BEGIN Selected excerpt

Is it any wonder, then, that when we now defend the biblical design for marriage, some shrug us off as inconsistent? Why should they trust our convictions today,they ask, when we were wrong—and loudly wrong—yesterday?

People remember when the church defended the indefensible. They remember when we acted as though ethnicity mattered more than righteousness, more than faithfulness, more than love. And so when we speak now about the beauty of God’s design—about the sacred covenant of one man and one woman—they hear echoes of an older argument, one we should have repented of far earlier and far more publicly.

But regret is not the end of the story. Grace never leaves us where it finds us. The same Christ who corrected Peter’s prejudice at the house of Cornelius (Acts 10:34–35) is the Christ who corrects ours today. And the same gospel that calls us to repent of yesterday’s distortions is the gospel that empowers us to speak clearly, humbly, and faithfully today.

Our failure in one generation does not excuse surrender in the next; it simply means we must speak with tears in our eyes and truth in our mouths.

So let the church confess the past without fear, and proclaim the present without apology. Let us say, with sincerity and Scripture in our hands, that marriage belongs to God—not to culture, not to politics, not to shifting winds of opinion. He made it, He defined it, and He blessed it: one man, one woman, joined as one flesh (Matthew 19:4–6).

But let us also say, with equal clarity, that He never restricted that union by race, and we were wrong when we did.

And perhaps—just perhaps—when a watching world sees a church that can repent of old sins while standing firm on eternal truth, they will hear us again. Not because our voice is loud, but because our hearts are clean; not because we are flawless, but because we are faithful; not because we seek to win arguments, but because we seek to honor Christ.

END Selected excerpt
BEGIN Recorded information

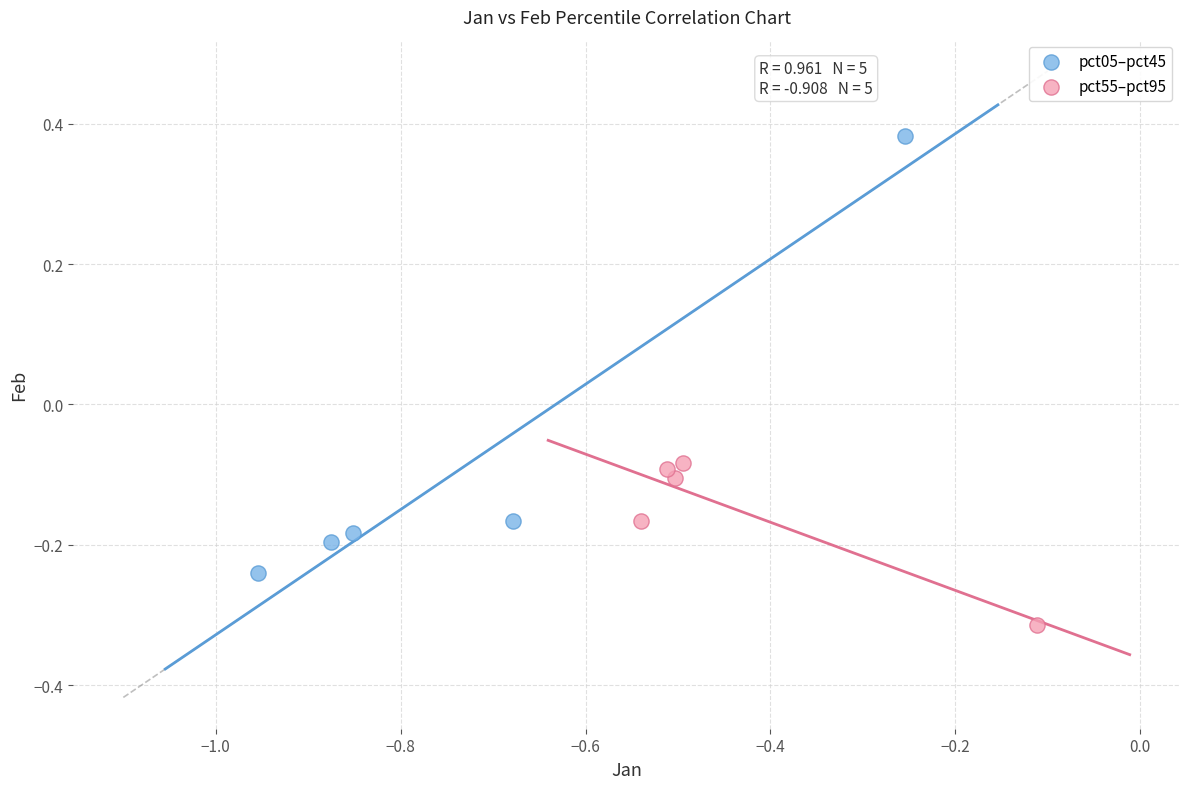

Which series reaches the minimum Y coordinate?

pct55–pct95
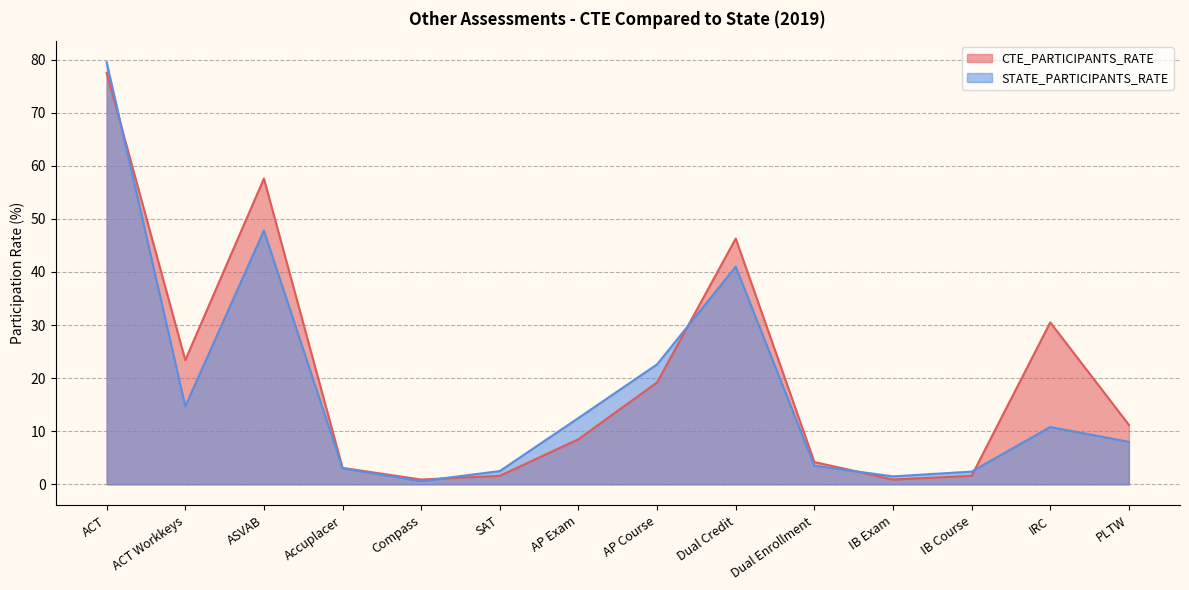

The STATE_PARTICIPANTS_RATE series shows 7.5 at IRC. True or false?

False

END Recorded information

• Work task 1
In the passage on the church and marriage, what three things does it say the church acted as though ethnicity mattered more than? List them.
• Work task 2
Reproduce word for word the part of the passage on the church and marriage that opens with the words containing "But regret is" and closes with "in our mouths.".

• Response area 1
- Righteousness
- Faithfulness
- Love

• Response area 2
But regret is not the end of the story. Grace never leaves us where it finds us. The same Christ who corrected Peter’s prejudice at the house of Cornelius (Acts 10:34–35) is the Christ who corrects ours today. And the same gospel that calls us to repent of yesterday’s distortions is the gospel that empowers us to speak clearly, humbly, and faithfully today.

Our failure in one generation does not excuse surrender in the next; it simply means we must speak with tears in our eyes and truth in our mouths.